MPs’ cash-for-query scam: Delhi Police again pulled up for shoddy probeAugust 10th, 2008 - 12:30 pm ICT by IANS
New Delhi, Aug 10 (IANS) Three years after the cash-for-query scam caught on camera 11 MPs accepting money in return for posing questions in parliament, a police probe has not got anywhere, prompting the Delhi High Court to again pull up the force for its “shoddy investigations”. This is in spite of the fact that the court had in April directed Delhi Police to wrap up their probe within six months.
Justice S.L. Bhayana had granted the additional time when the police told the court that voice samples of the 11 members of parliament had been sent to a forensic laboratory at Hyderabad.
Earlier this month, the police informed the court that they have yet to receive a report from the laboratory.
“You are taking things too lightly. You should speed up the investigations,” Bhayana said, also ordering the laboratory to send its report at the earliest.
This is the third time in the last 10 months that the court has pulled up the police for their “shoddy investigations” and their failure to book the guilty MPs under the Prevention of Corruption Act.

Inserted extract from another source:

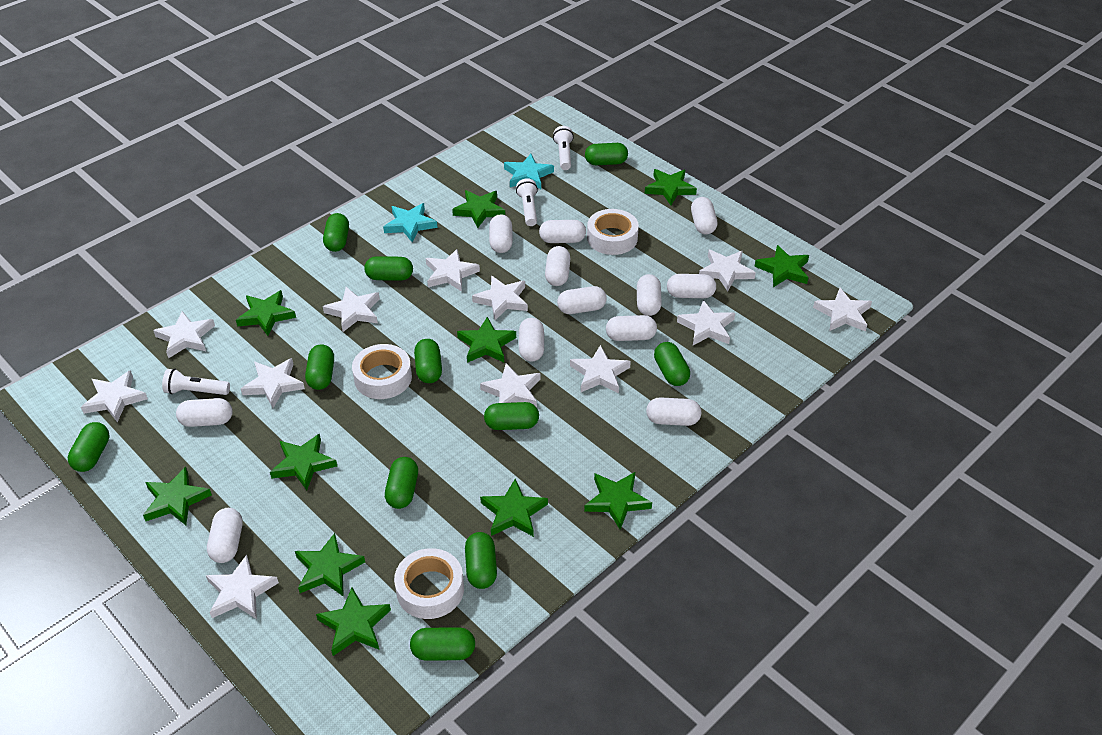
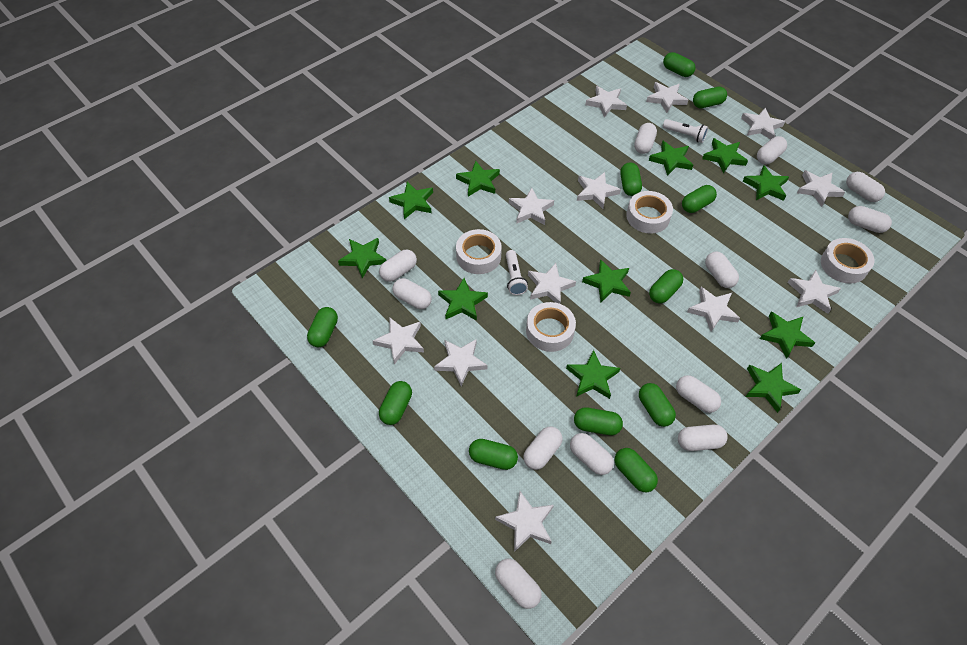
turquoise star: [383,203,438,243] [504,154,554,189] = 2 -> none = 0
white flashlight: [162,369,230,395] [516,178,538,226] [553,126,574,170] = 3 -> [506,250,528,295] [663,119,708,143] = 2
white tape: [352,344,412,399] [394,548,464,619] [587,209,639,255] = 3 -> [456,229,502,274] [526,302,576,352] [626,191,673,234] [821,238,874,284] = 4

The MPs were caught on camera in a sting operation titled “Duryodhan” conducted by news website Cobra Post and telecast by TV news channel Aaj Tak in 2005.
Held guilty by the Ethics Committee of Parliament, the 11 MPs were divested of their membership of parliament on the committee’s recommendation.
The police had registered a First Information Report (FIR), as suggested by the Ethics Committee, against the middlemen, private secretaries of the MPs and officials in the parliamentary party offices who had arranged the meetings between the reporters and the MPs.
Last November, high court judge S.N. Dhingra, while directing the police not to single out some people and leave out the MPs, observed that it was obligatory upon the police to book all those involved in the offence of taking money for raising questions in parliament.
Passing an order on a petition filed by Cobra Post editor-in-chief Anirudh Bahal, Dhingra had directed the police to complete the probe by April.
“The whole country had watched the sting operation but the police seem to have no eyes and no ears,” Dhingra said while directing the police not to single out some people and leave out the MPs.
The order had come on Bahal’s petition urging that the FIR against him be cancelled as its registration was illegal and had resulted in unreasonable restrictions on his fundamental right of free speech.
Bahal defended the use of under-cover investigations, submitting that the expose could not have been possible without a sting operation. As he was associated with the fourth estate, it was his duty to bring out the truth before the public, he contended.
Dismissing this contention, Dhingra had said that Bahal could claim protection as claimed by him during the trial and not at the investigation stage.